Did you know that the 4th of July, the date celebrating the declaration of Independence of the United States, was also an important date of celebration in France for decades?
At the time of the First World War, as early as 1917, French newspapers of that time record celebrations in France organized to honor the United States, the “sister republic” that came to help France fight against Germany. The newspapers describe large crowds gathered in the capital but also in the provincial cities to celebrate the independence of the United States and their friendship with the Americans. It was in fact in 1917 that the Americans, new allies of the French, arrived to join them in the battle against the Germans.

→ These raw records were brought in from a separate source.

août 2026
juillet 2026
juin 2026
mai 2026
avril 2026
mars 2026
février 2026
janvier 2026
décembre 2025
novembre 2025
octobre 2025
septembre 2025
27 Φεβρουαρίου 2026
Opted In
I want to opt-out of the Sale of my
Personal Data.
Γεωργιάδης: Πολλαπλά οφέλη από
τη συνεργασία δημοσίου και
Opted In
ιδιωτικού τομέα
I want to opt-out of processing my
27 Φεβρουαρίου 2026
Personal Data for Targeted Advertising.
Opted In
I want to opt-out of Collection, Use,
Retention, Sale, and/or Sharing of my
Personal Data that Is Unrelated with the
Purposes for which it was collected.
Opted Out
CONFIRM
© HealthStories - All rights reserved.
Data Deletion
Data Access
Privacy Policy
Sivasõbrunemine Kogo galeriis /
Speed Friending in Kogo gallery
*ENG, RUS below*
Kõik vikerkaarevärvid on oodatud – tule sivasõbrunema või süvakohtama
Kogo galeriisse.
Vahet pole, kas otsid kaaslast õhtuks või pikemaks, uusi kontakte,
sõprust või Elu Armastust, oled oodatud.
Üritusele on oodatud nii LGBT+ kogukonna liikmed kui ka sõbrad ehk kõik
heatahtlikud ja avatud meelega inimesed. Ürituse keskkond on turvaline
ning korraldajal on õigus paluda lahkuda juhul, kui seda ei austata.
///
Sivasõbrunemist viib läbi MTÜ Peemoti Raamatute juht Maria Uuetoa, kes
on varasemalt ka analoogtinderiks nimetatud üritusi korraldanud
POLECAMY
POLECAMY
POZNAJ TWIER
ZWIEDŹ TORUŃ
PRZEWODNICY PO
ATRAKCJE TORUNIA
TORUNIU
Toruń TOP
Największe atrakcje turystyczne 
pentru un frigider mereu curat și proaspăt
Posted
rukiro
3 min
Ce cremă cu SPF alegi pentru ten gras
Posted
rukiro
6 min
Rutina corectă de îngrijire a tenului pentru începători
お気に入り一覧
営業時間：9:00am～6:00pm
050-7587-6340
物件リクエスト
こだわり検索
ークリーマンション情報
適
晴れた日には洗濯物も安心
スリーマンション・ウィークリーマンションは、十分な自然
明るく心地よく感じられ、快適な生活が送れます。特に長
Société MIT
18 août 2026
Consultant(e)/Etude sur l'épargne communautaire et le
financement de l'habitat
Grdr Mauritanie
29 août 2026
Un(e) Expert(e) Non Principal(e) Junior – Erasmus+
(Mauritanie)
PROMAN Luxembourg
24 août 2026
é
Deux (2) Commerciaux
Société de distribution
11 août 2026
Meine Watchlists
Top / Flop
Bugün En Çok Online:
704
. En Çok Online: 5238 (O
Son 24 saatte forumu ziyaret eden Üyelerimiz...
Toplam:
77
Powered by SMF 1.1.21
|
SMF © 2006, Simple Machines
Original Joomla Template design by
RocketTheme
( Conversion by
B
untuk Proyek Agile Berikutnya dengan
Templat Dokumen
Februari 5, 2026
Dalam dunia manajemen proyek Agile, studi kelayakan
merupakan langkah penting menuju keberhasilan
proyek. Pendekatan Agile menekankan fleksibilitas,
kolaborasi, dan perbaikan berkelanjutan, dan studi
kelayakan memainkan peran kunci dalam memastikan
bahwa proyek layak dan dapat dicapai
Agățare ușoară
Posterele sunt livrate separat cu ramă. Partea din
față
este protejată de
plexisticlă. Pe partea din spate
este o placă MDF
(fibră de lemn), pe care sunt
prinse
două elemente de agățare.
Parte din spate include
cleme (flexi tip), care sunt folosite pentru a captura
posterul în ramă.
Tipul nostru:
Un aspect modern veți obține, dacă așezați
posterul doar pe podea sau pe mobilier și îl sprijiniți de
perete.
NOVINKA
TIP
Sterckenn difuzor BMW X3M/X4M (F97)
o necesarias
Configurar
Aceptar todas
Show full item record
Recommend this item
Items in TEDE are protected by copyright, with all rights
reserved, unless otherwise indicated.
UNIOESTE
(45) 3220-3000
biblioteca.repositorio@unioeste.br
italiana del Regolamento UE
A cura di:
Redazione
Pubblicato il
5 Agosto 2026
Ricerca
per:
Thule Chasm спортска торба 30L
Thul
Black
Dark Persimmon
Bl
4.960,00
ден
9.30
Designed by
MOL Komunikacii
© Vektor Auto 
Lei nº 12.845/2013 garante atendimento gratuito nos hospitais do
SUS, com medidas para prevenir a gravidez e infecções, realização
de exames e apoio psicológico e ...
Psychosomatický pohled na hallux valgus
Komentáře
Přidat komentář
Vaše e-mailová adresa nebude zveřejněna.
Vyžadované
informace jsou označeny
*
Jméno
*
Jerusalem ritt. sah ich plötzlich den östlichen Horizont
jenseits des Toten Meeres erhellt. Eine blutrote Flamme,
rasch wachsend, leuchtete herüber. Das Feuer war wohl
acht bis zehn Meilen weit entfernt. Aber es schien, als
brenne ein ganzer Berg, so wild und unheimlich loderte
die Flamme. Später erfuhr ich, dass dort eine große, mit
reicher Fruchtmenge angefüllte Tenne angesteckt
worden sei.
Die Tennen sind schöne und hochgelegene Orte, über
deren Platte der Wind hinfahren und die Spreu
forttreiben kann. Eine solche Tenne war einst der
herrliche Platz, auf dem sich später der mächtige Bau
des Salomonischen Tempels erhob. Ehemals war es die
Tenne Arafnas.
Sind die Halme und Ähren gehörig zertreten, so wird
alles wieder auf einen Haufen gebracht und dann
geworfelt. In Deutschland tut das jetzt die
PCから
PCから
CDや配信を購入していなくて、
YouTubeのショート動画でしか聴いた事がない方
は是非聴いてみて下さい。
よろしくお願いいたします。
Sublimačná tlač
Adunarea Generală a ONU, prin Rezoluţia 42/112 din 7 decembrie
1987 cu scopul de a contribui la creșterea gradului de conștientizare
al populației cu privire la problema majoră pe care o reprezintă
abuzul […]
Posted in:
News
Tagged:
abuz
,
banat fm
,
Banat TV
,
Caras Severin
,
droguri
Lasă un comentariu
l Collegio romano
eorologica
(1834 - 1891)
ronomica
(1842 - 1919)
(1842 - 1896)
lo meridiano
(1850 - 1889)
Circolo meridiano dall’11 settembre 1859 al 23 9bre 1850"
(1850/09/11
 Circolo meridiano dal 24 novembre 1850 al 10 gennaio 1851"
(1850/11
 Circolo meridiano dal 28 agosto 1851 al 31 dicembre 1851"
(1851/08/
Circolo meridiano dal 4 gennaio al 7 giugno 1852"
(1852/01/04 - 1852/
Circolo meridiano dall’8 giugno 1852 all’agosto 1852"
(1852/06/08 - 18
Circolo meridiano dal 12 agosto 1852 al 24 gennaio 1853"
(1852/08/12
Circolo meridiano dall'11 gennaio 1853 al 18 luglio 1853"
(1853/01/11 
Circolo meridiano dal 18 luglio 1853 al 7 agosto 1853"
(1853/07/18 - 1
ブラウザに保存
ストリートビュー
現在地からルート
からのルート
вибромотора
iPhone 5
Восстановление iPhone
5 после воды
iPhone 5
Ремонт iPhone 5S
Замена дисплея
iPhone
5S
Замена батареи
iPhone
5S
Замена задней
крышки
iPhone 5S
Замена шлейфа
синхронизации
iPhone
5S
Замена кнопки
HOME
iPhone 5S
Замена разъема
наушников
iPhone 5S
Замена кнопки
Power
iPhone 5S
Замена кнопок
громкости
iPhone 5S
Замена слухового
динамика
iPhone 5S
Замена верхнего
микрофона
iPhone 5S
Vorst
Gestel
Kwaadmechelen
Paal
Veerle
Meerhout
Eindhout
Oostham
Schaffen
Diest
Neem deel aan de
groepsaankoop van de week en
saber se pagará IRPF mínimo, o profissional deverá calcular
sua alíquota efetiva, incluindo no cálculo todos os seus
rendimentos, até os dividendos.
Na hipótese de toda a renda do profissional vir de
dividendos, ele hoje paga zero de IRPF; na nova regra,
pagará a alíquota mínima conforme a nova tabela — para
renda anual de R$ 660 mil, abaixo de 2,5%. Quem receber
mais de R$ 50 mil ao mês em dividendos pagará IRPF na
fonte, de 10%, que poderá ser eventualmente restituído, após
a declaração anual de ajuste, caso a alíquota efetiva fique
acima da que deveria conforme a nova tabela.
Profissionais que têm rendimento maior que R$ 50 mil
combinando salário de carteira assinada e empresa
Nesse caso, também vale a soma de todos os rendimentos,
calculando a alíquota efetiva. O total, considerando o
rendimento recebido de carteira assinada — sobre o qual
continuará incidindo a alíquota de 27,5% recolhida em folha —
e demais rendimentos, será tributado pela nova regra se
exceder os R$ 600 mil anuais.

The celebration of the 4th of July will continue in France after the First World War and until the end of the 1930s. Since 1926, to celebrate this date and to emphasize the alliance between the United States and France, an American delegation comes to Paris to lay a wreath on the tomb of La Fayette. This symbolic gesture was initiated by the Society of Cincinnati of France and the Society of the Sons of the American Revolution.
After World War II, things changed and the celebration of the 4th of July in France almost completely disappeared. French newspapers of the time mention some of the much more modest and ceremonial tributes that still take place, but the celebrations no longer draw large crowds as they did in the years following World War I and the 1920s and 1930s.
Today, more than a century after the year 1917 when the United States fought with France, the Fourth of July is hardly celebrated at all in France, except by diplomatic protocol and privately by a few Americans who live in the country. This can be explained by the fact that the veterans of the two world wars have passed away, and thus the relationship of the current generations to past events has evolved and diminished. It can also be explained by the fact that diplomatic relations between France and the United States have evolved, especially since the presidencies of George W. Bush Jr. and Donald Trump and events that have cast a pall over the relationship between the two countries.
Nevertheless, even if July is not celebrated in France as it once was, the ties between the United States and France remain important and seem to be moving in a more positive direction than in years past. In any event, on the diplomatic front, the cultural and social interest of the French, especially the younger ones, in the United States and conversely the interest of Americans who travel to France, remains in itself a form of celebration of the ties that bind us and of our common history.